─── Source records ───

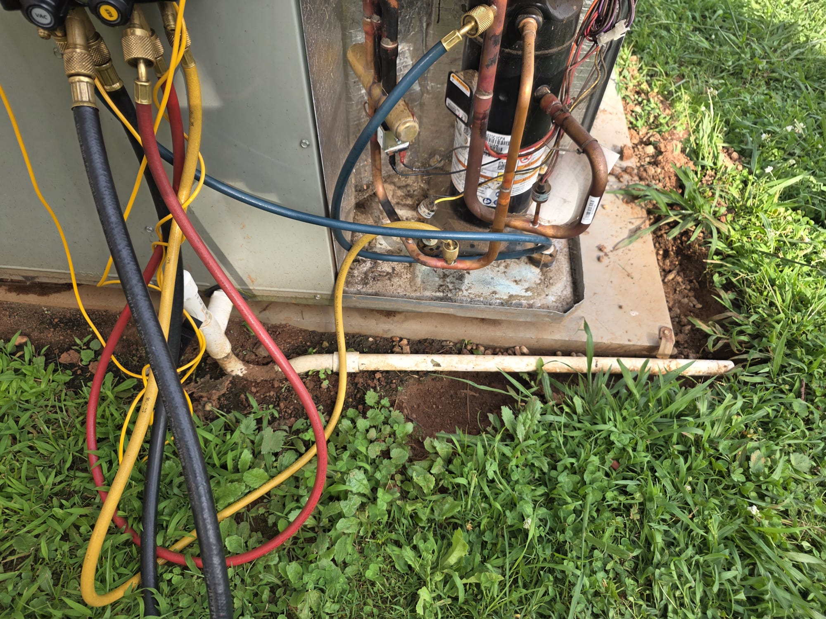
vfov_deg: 58.9
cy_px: 310
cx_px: 413
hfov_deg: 73.9
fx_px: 549
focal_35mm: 23
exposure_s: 1/359
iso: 40
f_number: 1.7
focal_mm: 6.25
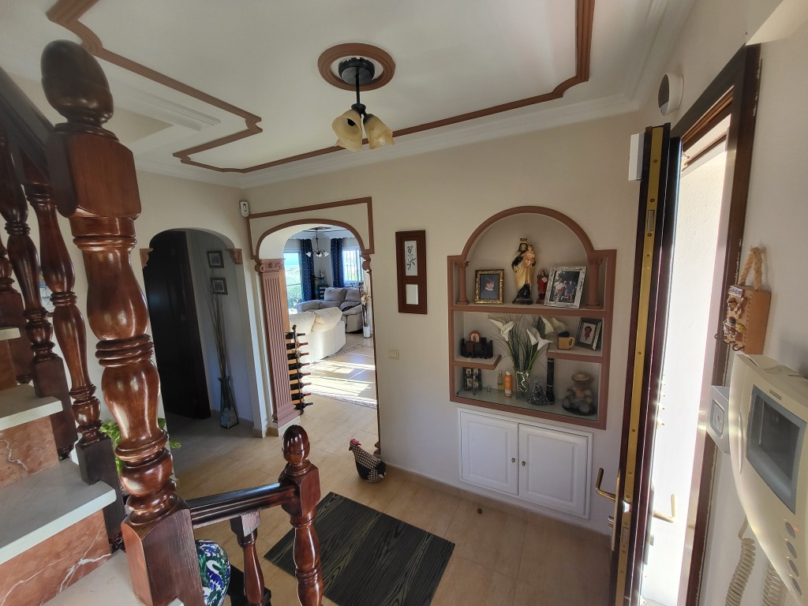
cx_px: 404
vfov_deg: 89.9
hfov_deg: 106.2
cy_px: 303
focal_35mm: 13
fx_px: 303
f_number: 2.2
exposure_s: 1/50
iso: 125
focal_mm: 1.74
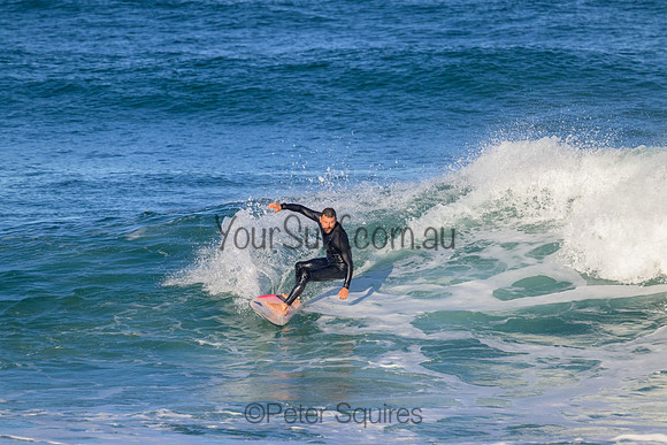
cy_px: 222
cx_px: 334
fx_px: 11489
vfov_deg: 2.2
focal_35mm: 620
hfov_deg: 3.3
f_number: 11
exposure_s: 1/2000
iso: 1100
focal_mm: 620
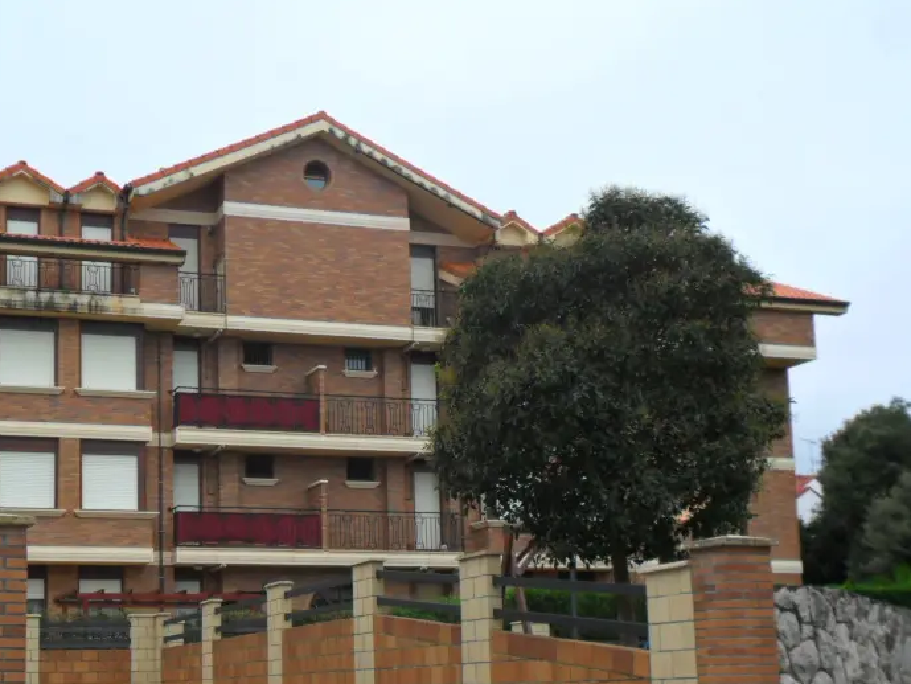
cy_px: 504
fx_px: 1448
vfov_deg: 26.3
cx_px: 276
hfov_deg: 34.5
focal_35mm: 55
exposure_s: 1/250
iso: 100
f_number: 4
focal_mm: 6.6
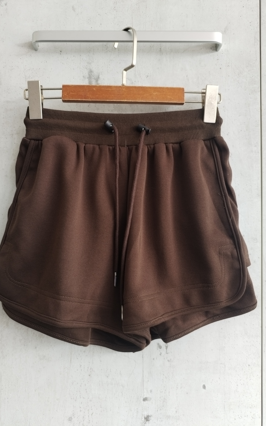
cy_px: 213
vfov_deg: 61.2
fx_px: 360
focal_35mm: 31
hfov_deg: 40.6
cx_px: 124
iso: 187
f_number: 1.8
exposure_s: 1/100
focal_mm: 4.75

───

Your answer must consist solely of the lines from the one containing "vfov_deg: 89.9" through the last line of the records above, copied exactly, with every picture left out.

## Reply to the task:
vfov_deg: 89.9
hfov_deg: 106.2
cy_px: 303
focal_35mm: 13
fx_px: 303
f_number: 2.2
exposure_s: 1/50
iso: 125
focal_mm: 1.74
cy_px: 222
cx_px: 334
fx_px: 11489
vfov_deg: 2.2
focal_35mm: 620
hfov_deg: 3.3
f_number: 11
exposure_s: 1/2000
iso: 1100
focal_mm: 620
cy_px: 504
fx_px: 1448
vfov_deg: 26.3
cx_px: 276
hfov_deg: 34.5
focal_35mm: 55
exposure_s: 1/250
iso: 100
f_number: 4
focal_mm: 6.6
cy_px: 213
vfov_deg: 61.2
fx_px: 360
focal_35mm: 31
hfov_deg: 40.6
cx_px: 124
iso: 187
f_number: 1.8
exposure_s: 1/100
focal_mm: 4.75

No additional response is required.